BEGIN
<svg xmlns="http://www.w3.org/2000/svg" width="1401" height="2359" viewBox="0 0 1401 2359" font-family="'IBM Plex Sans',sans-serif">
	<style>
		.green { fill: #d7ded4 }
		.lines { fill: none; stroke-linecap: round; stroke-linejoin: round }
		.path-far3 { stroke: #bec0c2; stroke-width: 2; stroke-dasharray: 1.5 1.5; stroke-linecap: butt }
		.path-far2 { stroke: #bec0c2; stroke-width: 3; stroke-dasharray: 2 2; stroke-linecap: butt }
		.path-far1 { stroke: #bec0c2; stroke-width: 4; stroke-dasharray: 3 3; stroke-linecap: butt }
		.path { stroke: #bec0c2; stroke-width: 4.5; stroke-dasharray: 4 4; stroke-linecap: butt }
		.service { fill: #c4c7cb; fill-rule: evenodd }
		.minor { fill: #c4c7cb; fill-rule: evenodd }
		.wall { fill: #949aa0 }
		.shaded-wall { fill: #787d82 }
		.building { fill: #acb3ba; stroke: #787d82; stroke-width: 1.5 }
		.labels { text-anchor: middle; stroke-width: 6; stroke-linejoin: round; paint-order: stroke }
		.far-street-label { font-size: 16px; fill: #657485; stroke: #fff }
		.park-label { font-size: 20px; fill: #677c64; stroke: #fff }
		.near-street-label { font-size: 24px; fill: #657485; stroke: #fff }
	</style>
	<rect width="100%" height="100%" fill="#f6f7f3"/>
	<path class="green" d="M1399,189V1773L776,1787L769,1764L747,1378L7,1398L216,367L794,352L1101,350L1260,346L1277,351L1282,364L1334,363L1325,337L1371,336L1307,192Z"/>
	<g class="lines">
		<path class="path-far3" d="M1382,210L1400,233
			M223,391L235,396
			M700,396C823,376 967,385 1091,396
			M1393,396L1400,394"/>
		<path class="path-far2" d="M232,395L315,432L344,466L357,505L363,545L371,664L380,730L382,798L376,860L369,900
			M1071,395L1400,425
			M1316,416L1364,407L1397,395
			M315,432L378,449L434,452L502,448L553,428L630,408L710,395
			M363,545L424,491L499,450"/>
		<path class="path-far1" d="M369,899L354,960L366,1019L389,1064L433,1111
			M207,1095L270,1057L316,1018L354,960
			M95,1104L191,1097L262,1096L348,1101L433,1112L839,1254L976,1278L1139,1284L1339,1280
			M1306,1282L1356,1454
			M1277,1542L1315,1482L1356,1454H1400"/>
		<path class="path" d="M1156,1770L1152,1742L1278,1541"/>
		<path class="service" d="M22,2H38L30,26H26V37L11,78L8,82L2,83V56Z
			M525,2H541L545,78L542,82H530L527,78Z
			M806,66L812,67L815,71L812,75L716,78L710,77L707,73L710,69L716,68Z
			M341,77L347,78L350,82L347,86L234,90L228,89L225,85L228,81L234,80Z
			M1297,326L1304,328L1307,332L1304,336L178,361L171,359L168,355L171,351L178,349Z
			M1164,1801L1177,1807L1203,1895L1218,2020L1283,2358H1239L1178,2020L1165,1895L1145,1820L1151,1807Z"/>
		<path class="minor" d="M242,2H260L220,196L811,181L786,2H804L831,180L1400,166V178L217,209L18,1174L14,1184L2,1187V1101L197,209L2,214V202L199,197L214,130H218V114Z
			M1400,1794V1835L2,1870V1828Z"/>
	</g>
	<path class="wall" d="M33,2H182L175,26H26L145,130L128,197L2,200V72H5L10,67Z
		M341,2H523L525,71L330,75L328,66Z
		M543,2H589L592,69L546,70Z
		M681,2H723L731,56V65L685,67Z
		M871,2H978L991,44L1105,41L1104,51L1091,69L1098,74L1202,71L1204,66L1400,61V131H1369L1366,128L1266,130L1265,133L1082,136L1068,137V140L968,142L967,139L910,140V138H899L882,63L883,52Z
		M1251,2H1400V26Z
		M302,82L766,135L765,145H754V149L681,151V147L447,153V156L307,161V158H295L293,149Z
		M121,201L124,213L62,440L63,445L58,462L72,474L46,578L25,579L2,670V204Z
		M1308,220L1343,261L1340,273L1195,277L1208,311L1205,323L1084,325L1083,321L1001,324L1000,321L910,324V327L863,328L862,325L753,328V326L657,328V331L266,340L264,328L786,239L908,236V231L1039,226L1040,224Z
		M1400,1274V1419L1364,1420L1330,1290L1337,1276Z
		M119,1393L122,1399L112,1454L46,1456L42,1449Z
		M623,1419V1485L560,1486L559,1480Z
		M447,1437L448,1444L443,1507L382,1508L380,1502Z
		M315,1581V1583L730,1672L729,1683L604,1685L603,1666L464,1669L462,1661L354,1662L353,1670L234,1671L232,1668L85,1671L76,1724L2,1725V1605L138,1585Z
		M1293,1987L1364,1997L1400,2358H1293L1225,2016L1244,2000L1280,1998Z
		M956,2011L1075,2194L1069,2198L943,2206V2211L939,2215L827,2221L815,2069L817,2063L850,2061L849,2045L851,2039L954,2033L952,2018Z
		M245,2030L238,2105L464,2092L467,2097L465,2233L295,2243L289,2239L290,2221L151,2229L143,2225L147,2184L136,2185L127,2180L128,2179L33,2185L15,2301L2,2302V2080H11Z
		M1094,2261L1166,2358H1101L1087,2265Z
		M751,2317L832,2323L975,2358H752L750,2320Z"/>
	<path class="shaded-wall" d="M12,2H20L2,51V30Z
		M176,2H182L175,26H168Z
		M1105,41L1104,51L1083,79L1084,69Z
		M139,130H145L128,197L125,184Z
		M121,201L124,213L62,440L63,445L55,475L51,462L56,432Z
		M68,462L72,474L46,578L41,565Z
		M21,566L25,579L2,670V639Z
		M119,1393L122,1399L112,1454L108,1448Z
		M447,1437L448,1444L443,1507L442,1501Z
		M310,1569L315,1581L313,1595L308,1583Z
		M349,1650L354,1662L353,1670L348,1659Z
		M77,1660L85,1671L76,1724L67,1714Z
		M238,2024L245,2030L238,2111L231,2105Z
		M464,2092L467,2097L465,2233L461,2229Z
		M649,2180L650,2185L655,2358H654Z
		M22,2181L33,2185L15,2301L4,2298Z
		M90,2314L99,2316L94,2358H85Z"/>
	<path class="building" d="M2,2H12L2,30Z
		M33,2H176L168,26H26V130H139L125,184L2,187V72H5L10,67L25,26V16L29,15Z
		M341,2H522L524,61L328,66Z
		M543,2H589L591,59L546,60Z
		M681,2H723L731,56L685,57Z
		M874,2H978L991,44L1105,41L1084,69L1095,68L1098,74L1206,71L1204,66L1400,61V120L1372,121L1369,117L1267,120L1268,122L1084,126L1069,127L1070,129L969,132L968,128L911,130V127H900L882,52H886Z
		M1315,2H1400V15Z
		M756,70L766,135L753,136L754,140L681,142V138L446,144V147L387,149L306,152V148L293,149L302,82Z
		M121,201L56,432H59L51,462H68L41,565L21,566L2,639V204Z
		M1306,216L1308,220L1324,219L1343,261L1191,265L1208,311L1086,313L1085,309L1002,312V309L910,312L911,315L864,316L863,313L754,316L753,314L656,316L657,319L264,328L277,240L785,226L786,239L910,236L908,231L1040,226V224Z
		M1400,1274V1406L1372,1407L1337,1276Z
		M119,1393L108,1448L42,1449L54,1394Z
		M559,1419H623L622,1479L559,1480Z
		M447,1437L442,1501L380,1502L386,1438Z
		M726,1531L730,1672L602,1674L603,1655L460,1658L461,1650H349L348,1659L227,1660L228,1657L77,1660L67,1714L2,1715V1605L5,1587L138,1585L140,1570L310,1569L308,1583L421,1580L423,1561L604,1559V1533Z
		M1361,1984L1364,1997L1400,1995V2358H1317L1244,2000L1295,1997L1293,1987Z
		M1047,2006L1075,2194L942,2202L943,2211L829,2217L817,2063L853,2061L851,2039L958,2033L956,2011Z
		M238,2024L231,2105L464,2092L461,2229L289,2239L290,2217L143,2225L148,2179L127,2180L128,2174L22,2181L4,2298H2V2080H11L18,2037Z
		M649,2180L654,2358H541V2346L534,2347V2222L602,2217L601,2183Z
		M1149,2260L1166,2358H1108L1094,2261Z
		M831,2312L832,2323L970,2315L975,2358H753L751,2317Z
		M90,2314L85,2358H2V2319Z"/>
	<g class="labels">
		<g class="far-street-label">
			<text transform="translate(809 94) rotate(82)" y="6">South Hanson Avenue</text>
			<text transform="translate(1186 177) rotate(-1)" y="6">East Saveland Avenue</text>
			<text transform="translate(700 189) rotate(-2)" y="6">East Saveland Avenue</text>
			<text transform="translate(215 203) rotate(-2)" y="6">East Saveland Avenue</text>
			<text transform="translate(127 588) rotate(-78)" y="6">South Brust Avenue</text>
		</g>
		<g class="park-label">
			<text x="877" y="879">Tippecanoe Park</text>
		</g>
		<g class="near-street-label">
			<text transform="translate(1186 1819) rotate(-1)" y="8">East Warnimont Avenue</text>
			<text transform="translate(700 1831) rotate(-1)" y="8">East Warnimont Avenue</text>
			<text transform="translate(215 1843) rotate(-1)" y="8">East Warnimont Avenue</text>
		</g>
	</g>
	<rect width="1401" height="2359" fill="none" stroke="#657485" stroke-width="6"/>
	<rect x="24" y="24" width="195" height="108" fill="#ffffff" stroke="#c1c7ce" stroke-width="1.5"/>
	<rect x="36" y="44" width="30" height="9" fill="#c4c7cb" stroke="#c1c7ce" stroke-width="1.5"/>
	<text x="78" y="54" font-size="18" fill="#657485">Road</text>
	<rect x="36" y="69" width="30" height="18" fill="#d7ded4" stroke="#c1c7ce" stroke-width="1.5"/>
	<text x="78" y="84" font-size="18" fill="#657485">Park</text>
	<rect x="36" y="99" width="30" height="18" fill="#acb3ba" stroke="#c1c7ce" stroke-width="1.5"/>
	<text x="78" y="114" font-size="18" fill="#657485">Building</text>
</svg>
END
## The problem
Look over the records above, and wherever a line contains the string "lines", copy that line.

## Solution
		.lines { fill: none; stroke-linecap: round; stroke-linejoin: round }
	<g class="lines">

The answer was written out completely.